Will this be cross-validated using the EEG data? Which purpose does this question serve? Whether participants can recall non-experimental awakenings, or whether they had any at all? Please clarify.

“After 3 minutes of stable NREM and REM sleep”
Which NREM sleep stage exactly? N1, N2, N3 ? I guess N3 would be the most obvious choice, however earlier in the report, the authors mentioned N2. Please clarifiy.

“experimenters will play audio cues for a maximum of 12 minutes at the detected audio threshold using two loudspeakers placed next to the participant’s head.”
What will be the distance between the loudspeaker and the ear?
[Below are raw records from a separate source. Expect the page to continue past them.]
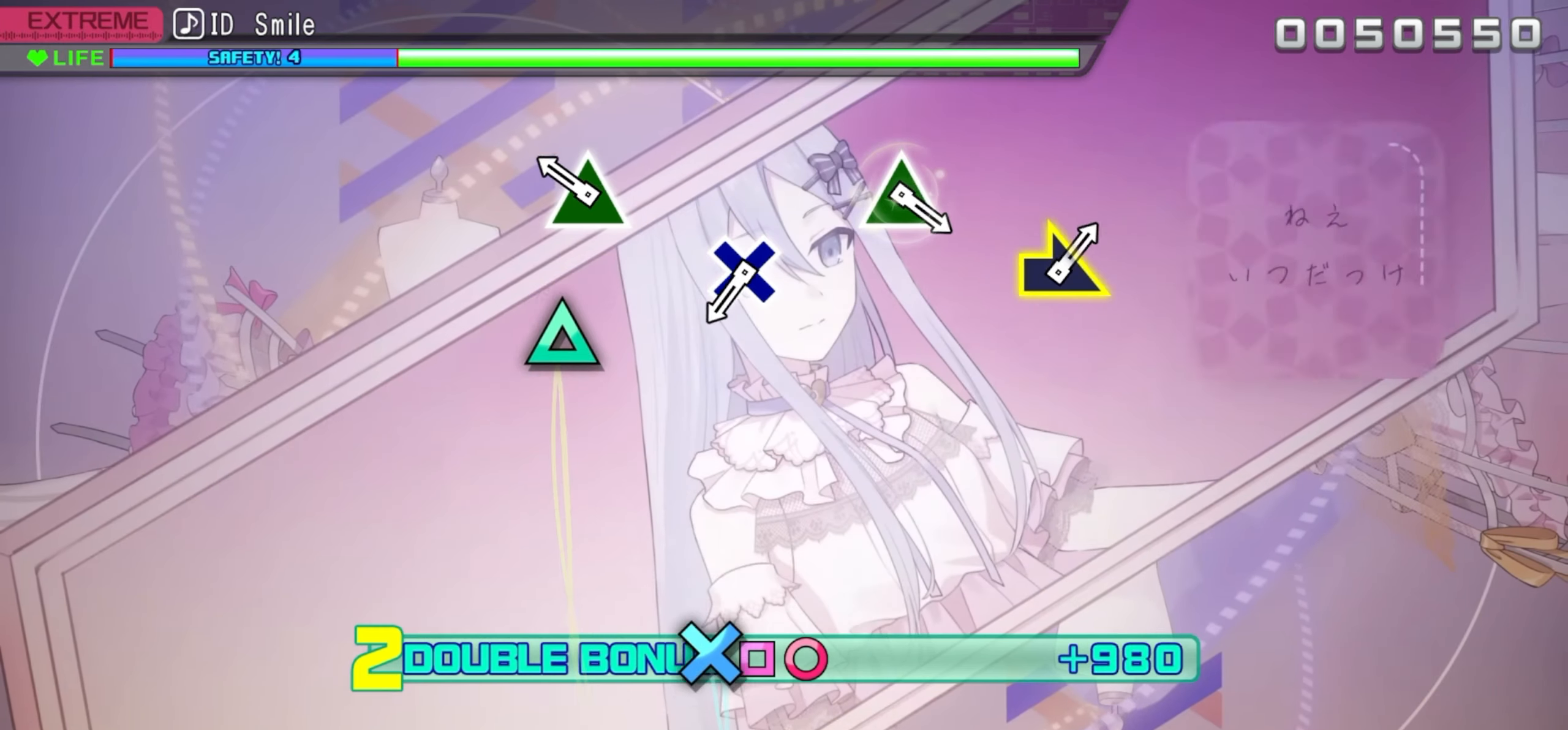
{"buttons": [], "events": [[33, "CIRCLE", "up"], [33, "DPAD_LEFT", "up"], [183, "TRIANGLE", "down"], [316, "TRIANGLE", "up"]]}
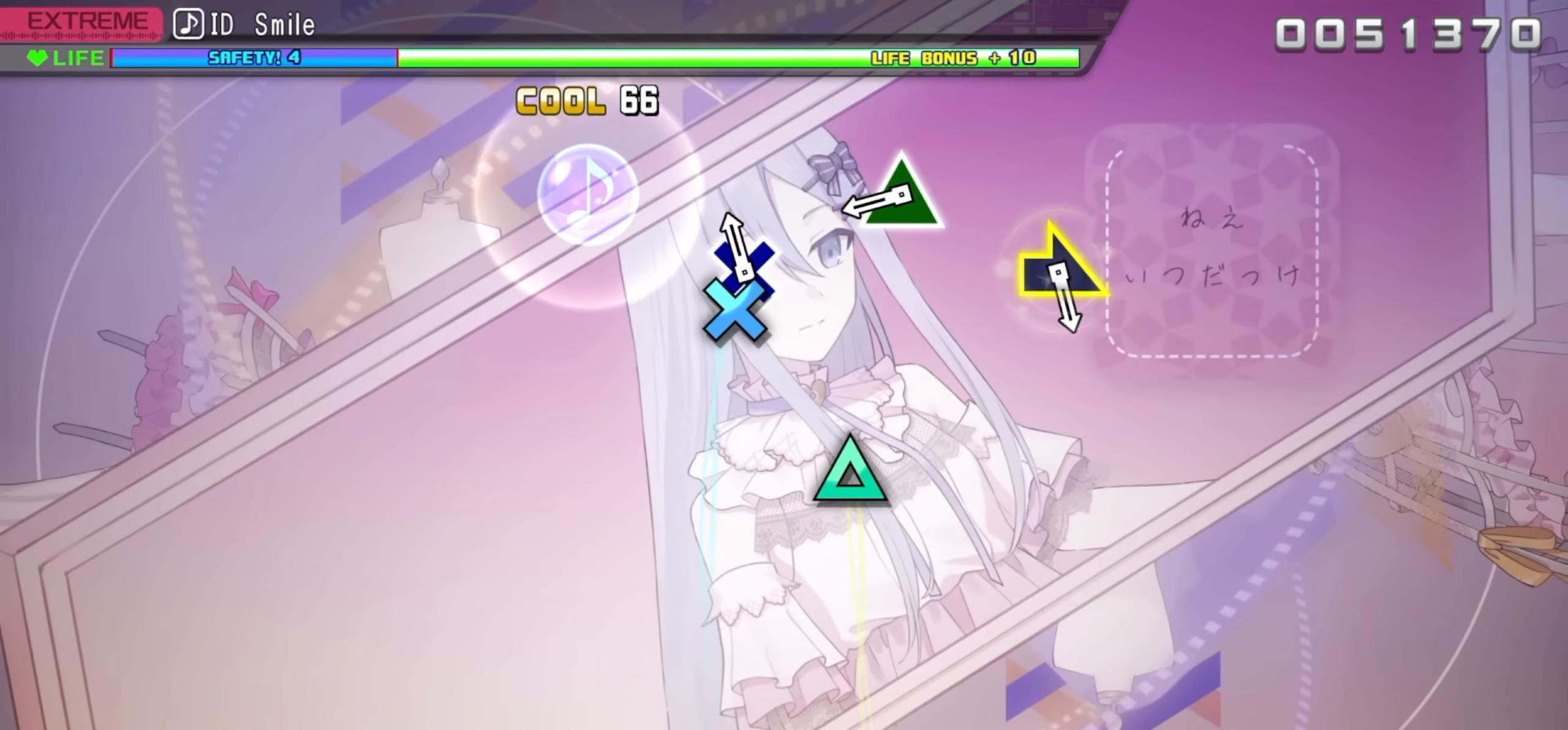
{"buttons": ["TRIANGLE"], "events": [[66, "CROSS", "down"], [200, "CROSS", "up"], [400, "TRIANGLE", "down"]]}
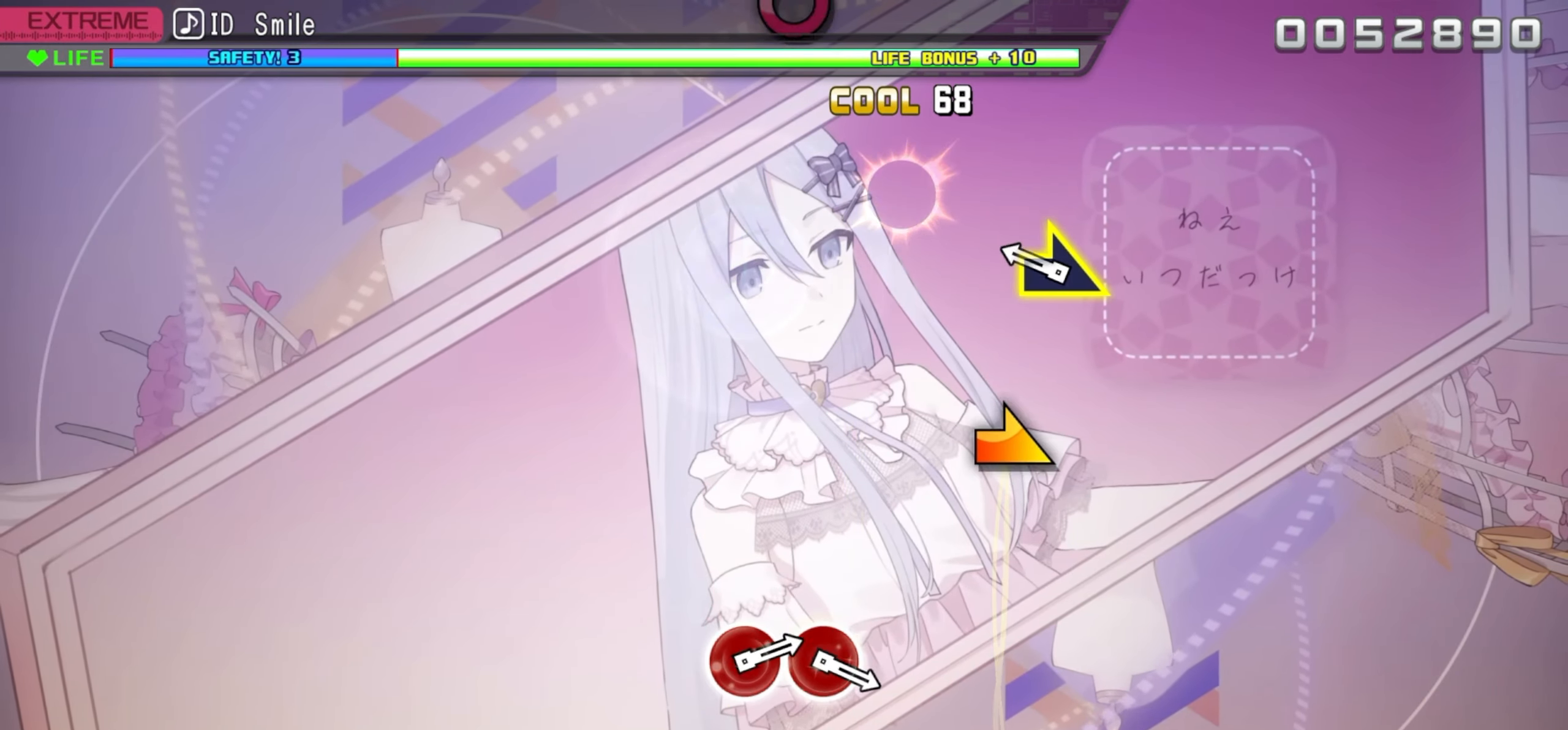
{"buttons": [], "events": [[16, "TRIANGLE", "up"], [233, "R1", "down"], [300, "R1", "up"]]}
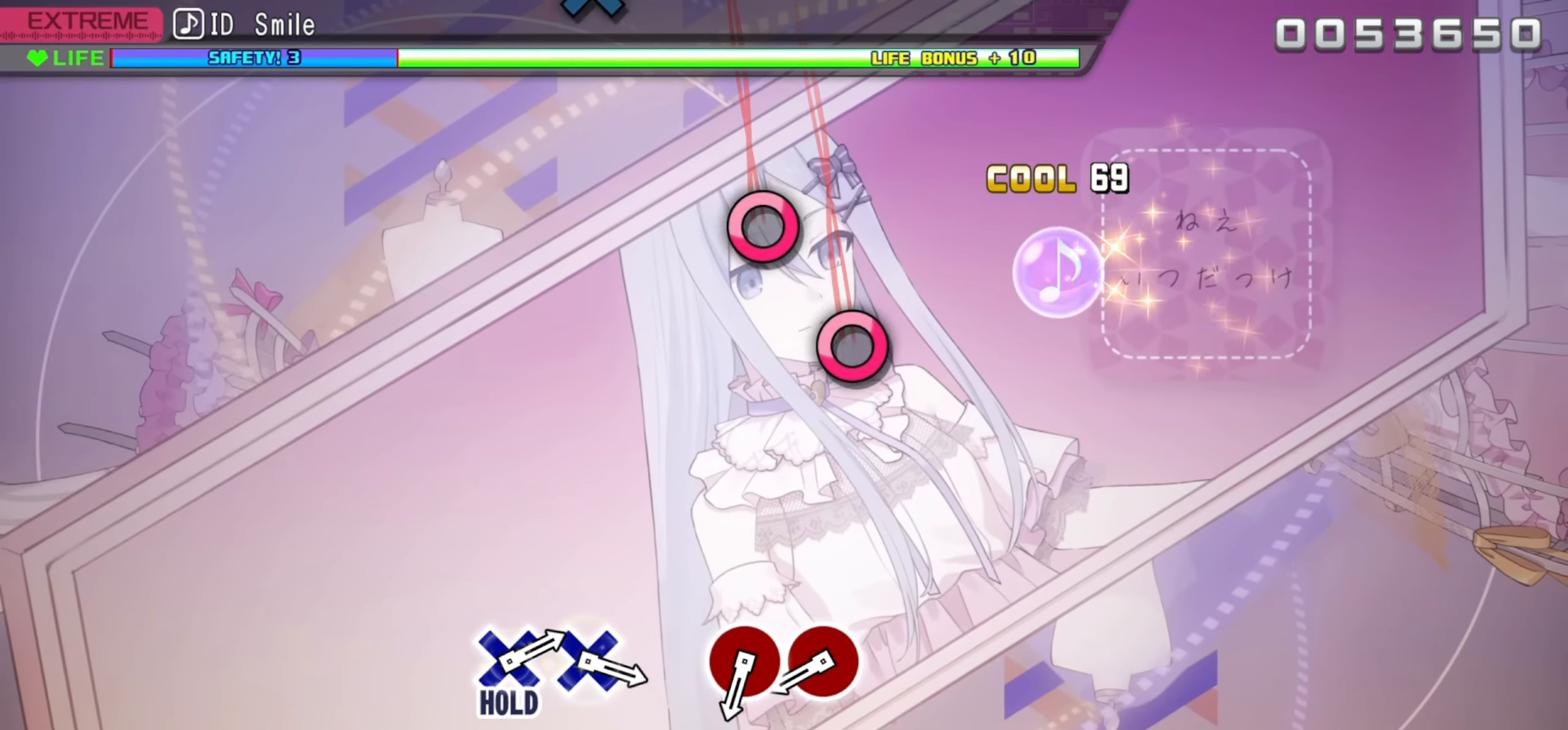
{"buttons": ["CIRCLE"], "events": [[450, "CIRCLE", "down"]]}
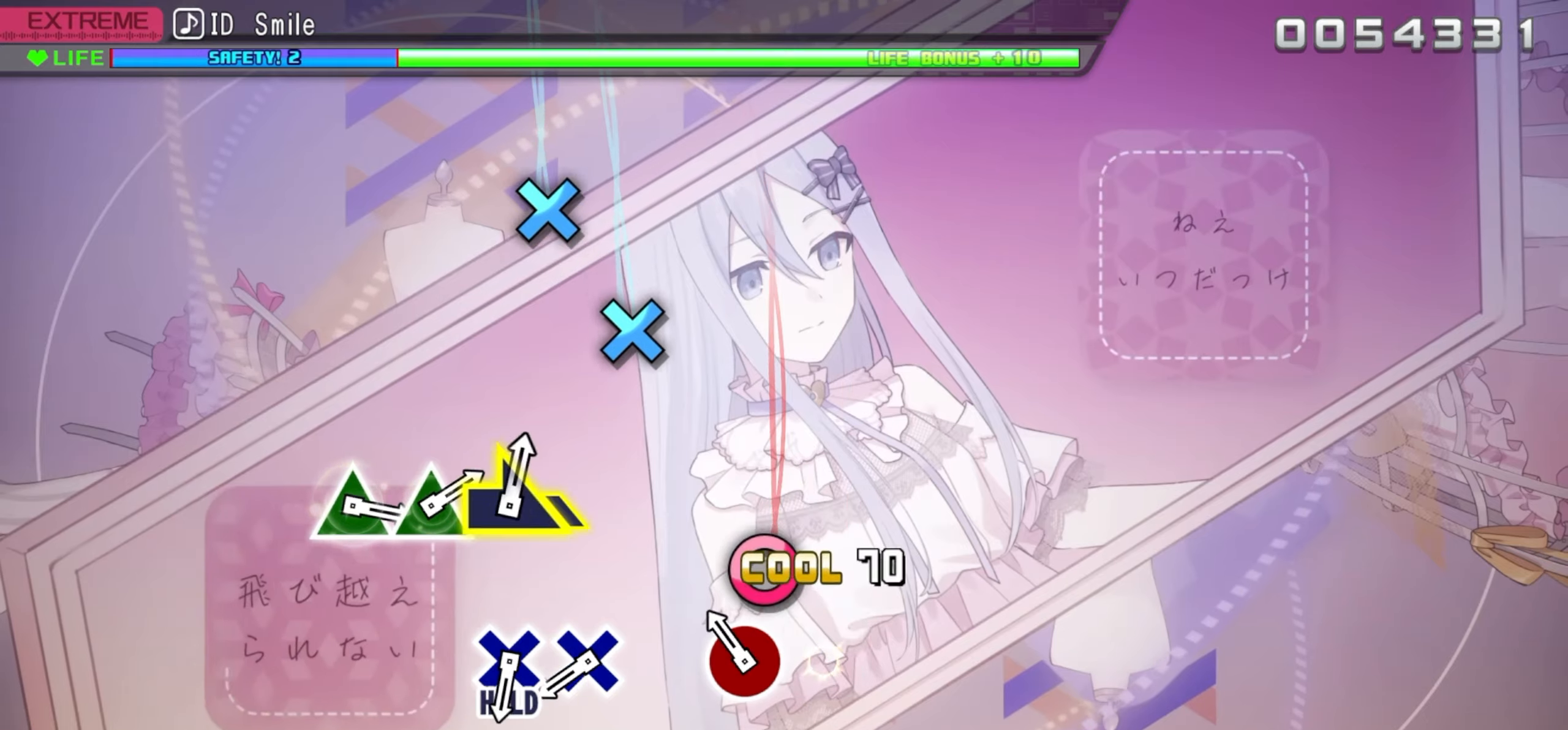
{"buttons": ["CROSS"], "events": [[50, "CIRCLE", "up"], [133, "CIRCLE", "down"], [267, "CIRCLE", "up"], [467, "CROSS", "down"]]}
Since the sound pressure level (SPL) decreases quadratically with distance, it is very important that this distance is either always kept constant or recorded for each participant on the night in which the threshold values are determined. This is the only way to ensure that on the second night the distance and thus the sound pressure level is comparable and actually corresponds to the estimated threshold value.

“In both experimental nights, participants will be instructed to signal if they have a period of lucidity. Dream reports with lucidity will be removed from analyses (score >= 4 on the lucidity scale).”
- How will participants signal periods of lucidity? I guess via voluntary eye movements according to a pre-defined code. However, how can it be assured that participants are actually able to do so during lucid periods. Usually, this requires training even for frequent lucid dreamers. Please clarify!
- Please cite literature on lucidity scale.

“The inclusion criteria to participate in the study are … high English language proficiency”.
- How will the proficiency be assessed?
- Wouldn’t it be better to restrict the inclusion criteria to English native speakers? In neurolinguistic studies, it is of great importance whether participants are L1 or L2 learners of a given language. To some extent this also applies to memory consolidation studies.